_Description of the task_
Repeat all the records, precisely as given.

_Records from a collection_
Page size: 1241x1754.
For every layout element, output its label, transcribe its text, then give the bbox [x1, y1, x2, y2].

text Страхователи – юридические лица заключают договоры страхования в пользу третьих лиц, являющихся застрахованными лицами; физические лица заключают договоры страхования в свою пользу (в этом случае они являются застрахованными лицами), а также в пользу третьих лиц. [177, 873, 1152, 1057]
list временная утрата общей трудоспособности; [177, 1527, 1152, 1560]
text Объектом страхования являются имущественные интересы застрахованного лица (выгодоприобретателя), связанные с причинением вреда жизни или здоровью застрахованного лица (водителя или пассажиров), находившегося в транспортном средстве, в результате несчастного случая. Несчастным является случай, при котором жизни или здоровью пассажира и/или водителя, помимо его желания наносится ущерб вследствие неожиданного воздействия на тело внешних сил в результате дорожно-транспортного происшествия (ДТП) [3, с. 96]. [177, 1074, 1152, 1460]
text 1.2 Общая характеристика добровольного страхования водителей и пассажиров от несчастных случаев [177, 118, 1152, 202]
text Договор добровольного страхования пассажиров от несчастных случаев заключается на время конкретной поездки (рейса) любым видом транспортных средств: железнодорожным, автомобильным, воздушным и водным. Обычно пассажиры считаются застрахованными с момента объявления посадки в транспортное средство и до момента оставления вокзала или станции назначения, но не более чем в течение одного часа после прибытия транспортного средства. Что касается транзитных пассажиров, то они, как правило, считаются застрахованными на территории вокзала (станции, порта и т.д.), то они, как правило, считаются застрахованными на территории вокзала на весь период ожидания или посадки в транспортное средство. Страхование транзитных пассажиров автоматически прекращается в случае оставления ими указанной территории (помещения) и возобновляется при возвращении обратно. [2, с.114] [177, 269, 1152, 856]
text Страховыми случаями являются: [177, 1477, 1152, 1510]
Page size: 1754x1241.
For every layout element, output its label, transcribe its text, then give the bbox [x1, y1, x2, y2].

_Exercise solution_
Page size: 1241x1754.
For every layout element, output its label, transcribe its text, then give the bbox [x1, y1, x2, y2].

text Страхователи – юридические лица заключают договоры страхования в пользу третьих лиц, являющихся застрахованными лицами; физические лица заключают договоры страхования в свою пользу (в этом случае они являются застрахованными лицами), а также в пользу третьих лиц. [177, 873, 1152, 1057]
list временная утрата общей трудоспособности; [177, 1527, 1152, 1560]
text Объектом страхования являются имущественные интересы застрахованного лица (выгодоприобретателя), связанные с причинением вреда жизни или здоровью застрахованного лица (водителя или пассажиров), находившегося в транспортном средстве, в результате несчастного случая. Несчастным является случай, при котором жизни или здоровью пассажира и/или водителя, помимо его желания наносится ущерб вследствие неожиданного воздействия на тело внешних сил в результате дорожно-транспортного происшествия (ДТП) [3, с. 96]. [177, 1074, 1152, 1460]
text 1.2 Общая характеристика добровольного страхования водителей и пассажиров от несчастных случаев [177, 118, 1152, 202]
text Договор добровольного страхования пассажиров от несчастных случаев заключается на время конкретной поездки (рейса) любым видом транспортных средств: железнодорожным, автомобильным, воздушным и водным. Обычно пассажиры считаются застрахованными с момента объявления посадки в транспортное средство и до момента оставления вокзала или станции назначения, но не более чем в течение одного часа после прибытия транспортного средства. Что касается транзитных пассажиров, то они, как правило, считаются застрахованными на территории вокзала (станции, порта и т.д.), то они, как правило, считаются застрахованными на территории вокзала на весь период ожидания или посадки в транспортное средство. Страхование транзитных пассажиров автоматически прекращается в случае оставления ими указанной территории (помещения) и возобновляется при возвращении обратно. [2, с.114] [177, 269, 1152, 856]
text Страховыми случаями являются: [177, 1477, 1152, 1510]
Page size: 1754x1241.
For every layout element, output its label, transcribe its text, then give the bbox [x1, y1, x2, y2].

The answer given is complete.